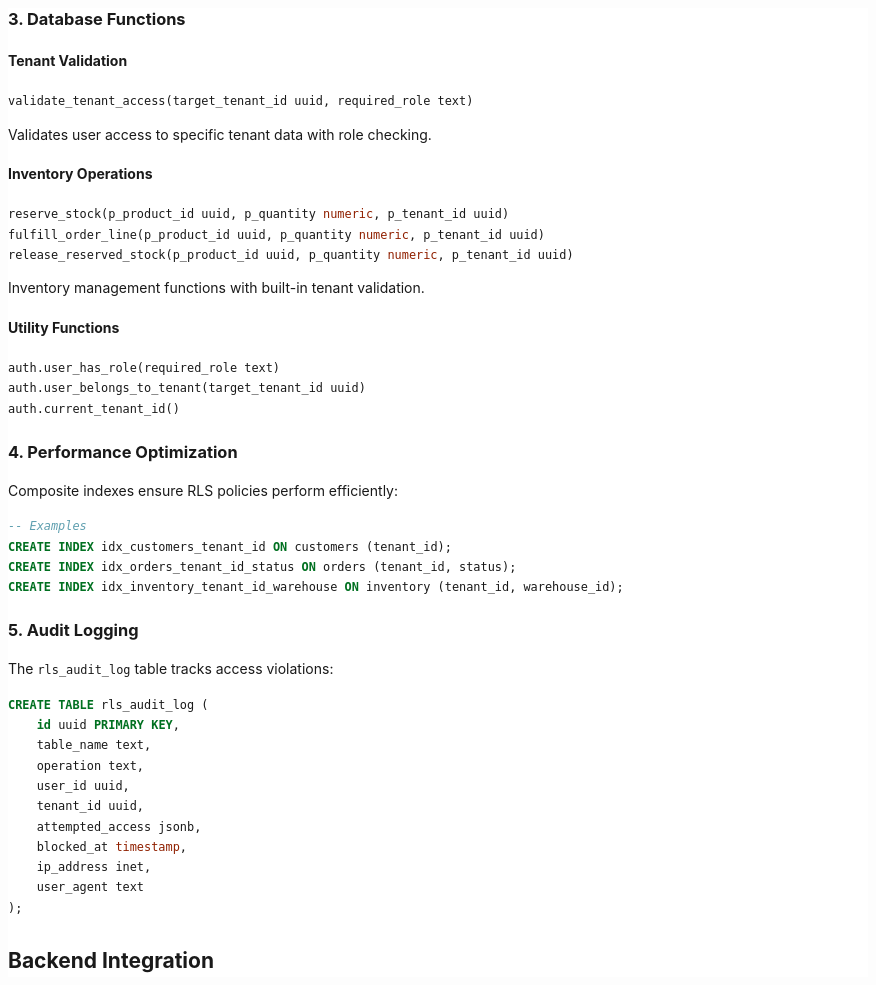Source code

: ### 3. Database Functions

#### Tenant Validation
```sql
validate_tenant_access(target_tenant_id uuid, required_role text)
```
Validates user access to specific tenant data with role checking.

#### Inventory Operations  
```sql
reserve_stock(p_product_id uuid, p_quantity numeric, p_tenant_id uuid)
fulfill_order_line(p_product_id uuid, p_quantity numeric, p_tenant_id uuid)
release_reserved_stock(p_product_id uuid, p_quantity numeric, p_tenant_id uuid)
```
Inventory management functions with built-in tenant validation.

#### Utility Functions
```sql
auth.user_has_role(required_role text)
auth.user_belongs_to_tenant(target_tenant_id uuid) 
auth.current_tenant_id()
```

### 4. Performance Optimization

Composite indexes ensure RLS policies perform efficiently:

```sql
-- Examples
CREATE INDEX idx_customers_tenant_id ON customers (tenant_id);
CREATE INDEX idx_orders_tenant_id_status ON orders (tenant_id, status);
CREATE INDEX idx_inventory_tenant_id_warehouse ON inventory (tenant_id, warehouse_id);
```

### 5. Audit Logging

The `rls_audit_log` table tracks access violations:

```sql
CREATE TABLE rls_audit_log (
    id uuid PRIMARY KEY,
    table_name text,
    operation text,
    user_id uuid,
    tenant_id uuid,
    attempted_access jsonb,
    blocked_at timestamp,
    ip_address inet,
    user_agent text
);
```

## Backend Integration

# # #

> [PROBLEM REQUIREMENTS]:
If pictures appear among the records, do not carry them over; retype the rest exactly.

> [SOLUTION FOR THIS PROBLEM]:
Source code

: ### 3. Database Functions

#### Tenant Validation
```sql
validate_tenant_access(target_tenant_id uuid, required_role text)
```
Validates user access to specific tenant data with role checking.

#### Inventory Operations  
```sql
reserve_stock(p_product_id uuid, p_quantity numeric, p_tenant_id uuid)
fulfill_order_line(p_product_id uuid, p_quantity numeric, p_tenant_id uuid)
release_reserved_stock(p_product_id uuid, p_quantity numeric, p_tenant_id uuid)
```
Inventory management functions with built-in tenant validation.

#### Utility Functions
```sql
auth.user_has_role(required_role text)
auth.user_belongs_to_tenant(target_tenant_id uuid) 
auth.current_tenant_id()
```

### 4. Performance Optimization

Composite indexes ensure RLS policies perform efficiently:

```sql
-- Examples
CREATE INDEX idx_customers_tenant_id ON customers (tenant_id);
CREATE INDEX idx_orders_tenant_id_status ON orders (tenant_id, status);
CREATE INDEX idx_inventory_tenant_id_warehouse ON inventory (tenant_id, warehouse_id);
```

### 5. Audit Logging

The `rls_audit_log` table tracks access violations:

```sql
CREATE TABLE rls_audit_log (
    id uuid PRIMARY KEY,
    table_name text,
    operation text,
    user_id uuid,
    tenant_id uuid,
    attempted_access jsonb,
    blocked_at timestamp,
    ip_address inet,
    user_agent text
);
```

## Backend Integration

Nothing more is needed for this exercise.